● WHAT YOU HAVE TO DO
Gather every line of the items that contains the string "True", matching case exactly.

Chart interpretation exercises

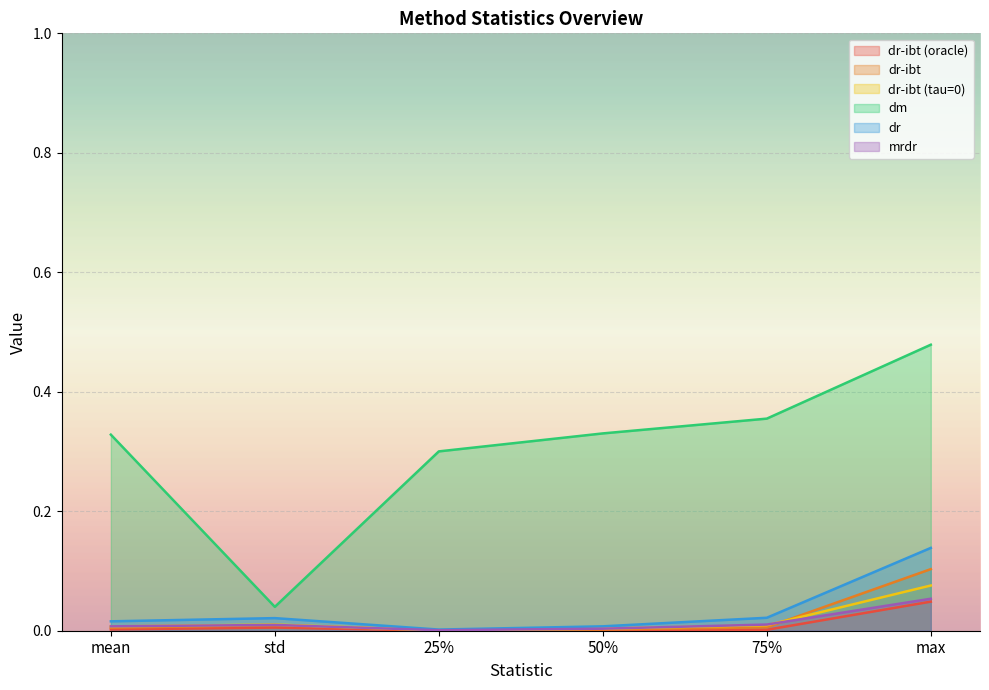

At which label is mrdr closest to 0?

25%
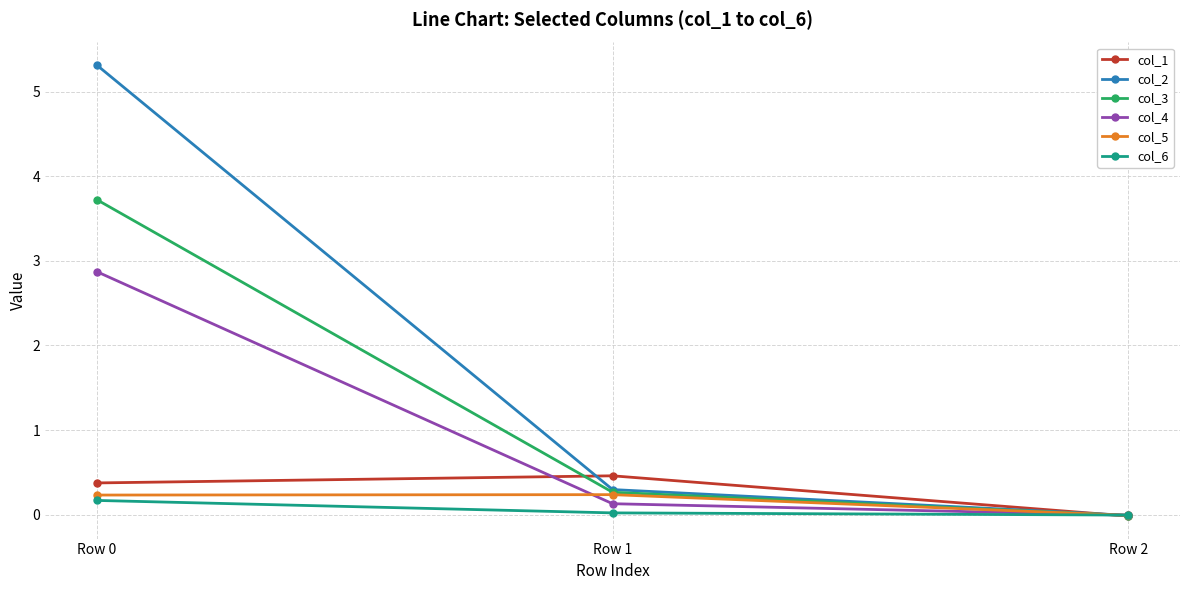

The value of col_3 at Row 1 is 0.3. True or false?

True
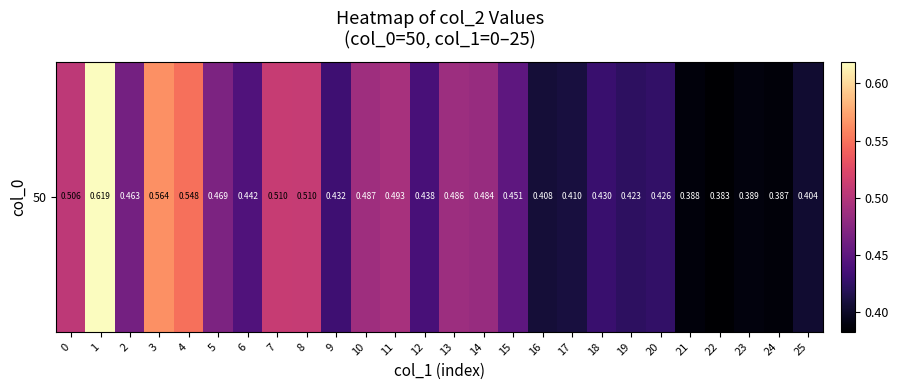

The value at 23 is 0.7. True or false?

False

● RESPONSE TO THE EXERCISE
The value of col_3 at Row 1 is 0.3. True or false?
True
The value at 23 is 0.7. True or false?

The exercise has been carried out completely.